| Passage shown |
Your AI gives a different answer every time you ask.
Your production system needs the same answer every time.
That tension is the central engineering problem of agent-directed software, and it is the one most teams are trying to solve at the wrong layer. The instinct is to make the model more consistent — better prompts, more examples, lower temperature, a fine-tune. None of these strategies resolves the underlying tension because the tension is not a defect in the model. The variance is the model. Asking a probabilistic system to behave deterministically by tightening its inputs is asking water to be a brick.
The teams that have trusted output stopped trying to make the model behave like a deterministic system. They made the system around the model deterministic instead. The model still varies between runs. The infrastructure surrounding it does not. That asymmetry is the entire game.
The variance is not a bug
A large language model is, mechanically, a function that produces a probability distribution over the next token given the context that came before. Sampling from that distribution is what generates each token of output. The same prompt, sampled twice, produces two different outputs because the sampling step is stochastic. Lowering the temperature narrows the distribution; it does not eliminate it. Setting temperature to zero removes one source of variance but leaves several others — the underlying model is still nondeterministic across hardware, across batch sizes, across precision modes, and across versions.
This is not a complaint about today's models. It is a description of what they are. The same property that allows the model to generalize across instructions, recover from imperfect prompts, and produce useful output in domains it has never seen before is the property that makes its output vary. Determinism would require erasing the structure that makes the model useful. The variance is not a bug. The variance is the design.
The implication for production systems is direct. Production systems have requirements that variance violates by definition. A payment processor must produce the same balance from the same ledger every time. An authorization layer must reject the same input every time. An invoice must total the same amount every time. None of these systems can tolerate "the answer is usually right." Usually right at scale becomes wrong predictably, and wrong predictably becomes a regulatory event, a customer escalation, or a security incident. The bar for production has always been determinism, because the cost of nondeterminism in a system humans depend on is that humans cannot depend on it.

| Information provided |
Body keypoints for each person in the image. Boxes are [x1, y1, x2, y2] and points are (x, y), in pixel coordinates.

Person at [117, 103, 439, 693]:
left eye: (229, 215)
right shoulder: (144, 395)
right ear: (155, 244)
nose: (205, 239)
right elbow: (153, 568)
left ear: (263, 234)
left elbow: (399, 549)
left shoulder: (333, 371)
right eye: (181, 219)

---

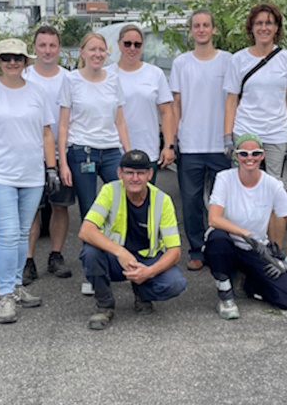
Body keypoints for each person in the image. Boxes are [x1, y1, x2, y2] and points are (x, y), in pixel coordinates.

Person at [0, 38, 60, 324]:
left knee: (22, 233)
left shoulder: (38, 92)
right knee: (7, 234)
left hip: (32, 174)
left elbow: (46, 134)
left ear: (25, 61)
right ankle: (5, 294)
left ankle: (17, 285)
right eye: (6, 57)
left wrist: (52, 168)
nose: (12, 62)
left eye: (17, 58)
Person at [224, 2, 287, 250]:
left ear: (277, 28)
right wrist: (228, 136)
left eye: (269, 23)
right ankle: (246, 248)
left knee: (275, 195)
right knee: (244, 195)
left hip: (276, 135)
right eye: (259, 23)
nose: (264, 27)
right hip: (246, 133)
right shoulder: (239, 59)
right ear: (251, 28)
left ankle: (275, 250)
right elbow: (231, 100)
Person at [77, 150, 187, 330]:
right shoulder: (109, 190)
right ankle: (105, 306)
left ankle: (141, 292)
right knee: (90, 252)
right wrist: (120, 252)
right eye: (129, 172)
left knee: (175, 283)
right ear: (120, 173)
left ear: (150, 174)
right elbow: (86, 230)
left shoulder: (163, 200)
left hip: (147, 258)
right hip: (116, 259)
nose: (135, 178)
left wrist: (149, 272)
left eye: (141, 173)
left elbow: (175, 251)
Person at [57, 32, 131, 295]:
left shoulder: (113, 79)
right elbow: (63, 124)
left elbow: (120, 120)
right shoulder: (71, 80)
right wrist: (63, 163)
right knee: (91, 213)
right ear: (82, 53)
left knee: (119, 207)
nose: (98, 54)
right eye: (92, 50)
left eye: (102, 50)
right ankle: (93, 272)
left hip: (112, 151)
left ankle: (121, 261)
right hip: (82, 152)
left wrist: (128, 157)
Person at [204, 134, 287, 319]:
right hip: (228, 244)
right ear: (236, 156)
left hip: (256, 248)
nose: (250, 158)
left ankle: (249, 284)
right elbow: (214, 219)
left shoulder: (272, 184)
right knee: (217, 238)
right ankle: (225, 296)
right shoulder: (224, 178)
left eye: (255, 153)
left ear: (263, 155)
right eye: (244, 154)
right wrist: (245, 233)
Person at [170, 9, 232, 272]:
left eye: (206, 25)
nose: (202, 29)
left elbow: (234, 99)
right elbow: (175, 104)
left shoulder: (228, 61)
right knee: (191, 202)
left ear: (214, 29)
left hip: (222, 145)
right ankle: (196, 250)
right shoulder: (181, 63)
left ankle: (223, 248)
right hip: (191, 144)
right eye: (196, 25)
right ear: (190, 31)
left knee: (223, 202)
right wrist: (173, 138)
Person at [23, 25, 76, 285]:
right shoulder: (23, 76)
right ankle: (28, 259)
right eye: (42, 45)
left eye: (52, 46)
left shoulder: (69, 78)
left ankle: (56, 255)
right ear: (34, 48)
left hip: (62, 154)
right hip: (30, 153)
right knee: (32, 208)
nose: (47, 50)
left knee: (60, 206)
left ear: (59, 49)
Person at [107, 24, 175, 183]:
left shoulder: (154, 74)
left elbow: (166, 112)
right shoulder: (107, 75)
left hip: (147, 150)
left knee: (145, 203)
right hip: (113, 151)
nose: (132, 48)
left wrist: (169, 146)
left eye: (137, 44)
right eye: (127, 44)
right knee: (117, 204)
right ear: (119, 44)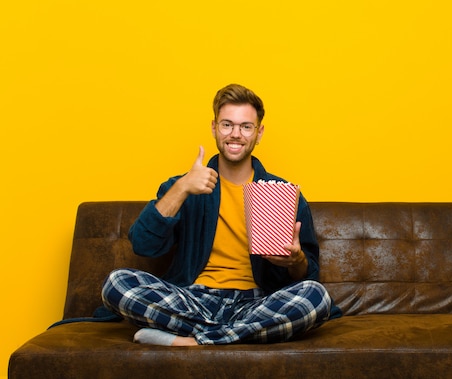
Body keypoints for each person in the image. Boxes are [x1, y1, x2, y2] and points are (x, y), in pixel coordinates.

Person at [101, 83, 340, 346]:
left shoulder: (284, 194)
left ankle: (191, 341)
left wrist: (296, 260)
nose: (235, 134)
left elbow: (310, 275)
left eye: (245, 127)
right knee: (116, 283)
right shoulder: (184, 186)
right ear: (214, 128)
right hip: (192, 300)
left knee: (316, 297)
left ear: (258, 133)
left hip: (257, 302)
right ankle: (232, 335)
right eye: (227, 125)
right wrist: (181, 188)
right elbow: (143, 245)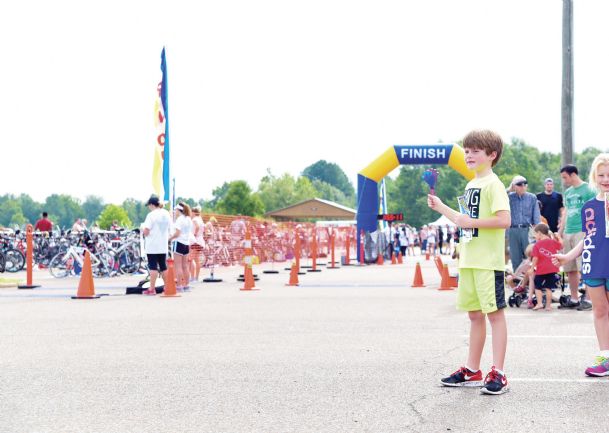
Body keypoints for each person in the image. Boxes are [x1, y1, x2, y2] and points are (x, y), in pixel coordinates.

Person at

...

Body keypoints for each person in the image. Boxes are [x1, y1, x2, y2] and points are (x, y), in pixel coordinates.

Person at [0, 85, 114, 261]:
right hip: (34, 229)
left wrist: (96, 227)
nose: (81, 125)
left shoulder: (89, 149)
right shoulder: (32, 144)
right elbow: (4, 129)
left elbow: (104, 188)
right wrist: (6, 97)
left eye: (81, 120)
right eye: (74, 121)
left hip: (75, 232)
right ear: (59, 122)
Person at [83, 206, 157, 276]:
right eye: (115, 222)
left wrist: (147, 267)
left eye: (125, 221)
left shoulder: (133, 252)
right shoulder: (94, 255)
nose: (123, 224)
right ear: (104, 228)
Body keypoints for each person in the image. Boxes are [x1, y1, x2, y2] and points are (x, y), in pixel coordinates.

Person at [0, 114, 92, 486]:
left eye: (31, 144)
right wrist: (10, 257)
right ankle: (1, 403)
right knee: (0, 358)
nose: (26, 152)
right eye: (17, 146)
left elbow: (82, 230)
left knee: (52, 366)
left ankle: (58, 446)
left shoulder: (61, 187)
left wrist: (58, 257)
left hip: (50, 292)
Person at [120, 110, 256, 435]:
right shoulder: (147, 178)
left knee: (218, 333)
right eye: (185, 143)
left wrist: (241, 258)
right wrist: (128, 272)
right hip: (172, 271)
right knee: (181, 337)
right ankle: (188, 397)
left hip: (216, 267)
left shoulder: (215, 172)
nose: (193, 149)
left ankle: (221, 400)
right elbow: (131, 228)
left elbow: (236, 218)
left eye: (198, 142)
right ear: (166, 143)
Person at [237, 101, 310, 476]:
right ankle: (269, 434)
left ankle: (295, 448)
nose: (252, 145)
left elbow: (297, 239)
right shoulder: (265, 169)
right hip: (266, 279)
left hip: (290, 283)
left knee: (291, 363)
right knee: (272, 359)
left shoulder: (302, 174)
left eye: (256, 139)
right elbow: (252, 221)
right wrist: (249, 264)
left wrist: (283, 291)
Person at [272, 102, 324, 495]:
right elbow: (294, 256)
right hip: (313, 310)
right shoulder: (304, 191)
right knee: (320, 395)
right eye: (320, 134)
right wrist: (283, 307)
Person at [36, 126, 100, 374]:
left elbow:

| Task directions |
In the passage on model variance above, what effect does lowering the temperature have?

| Solution |
It narrows the probability distribution over the next token but does not eliminate it.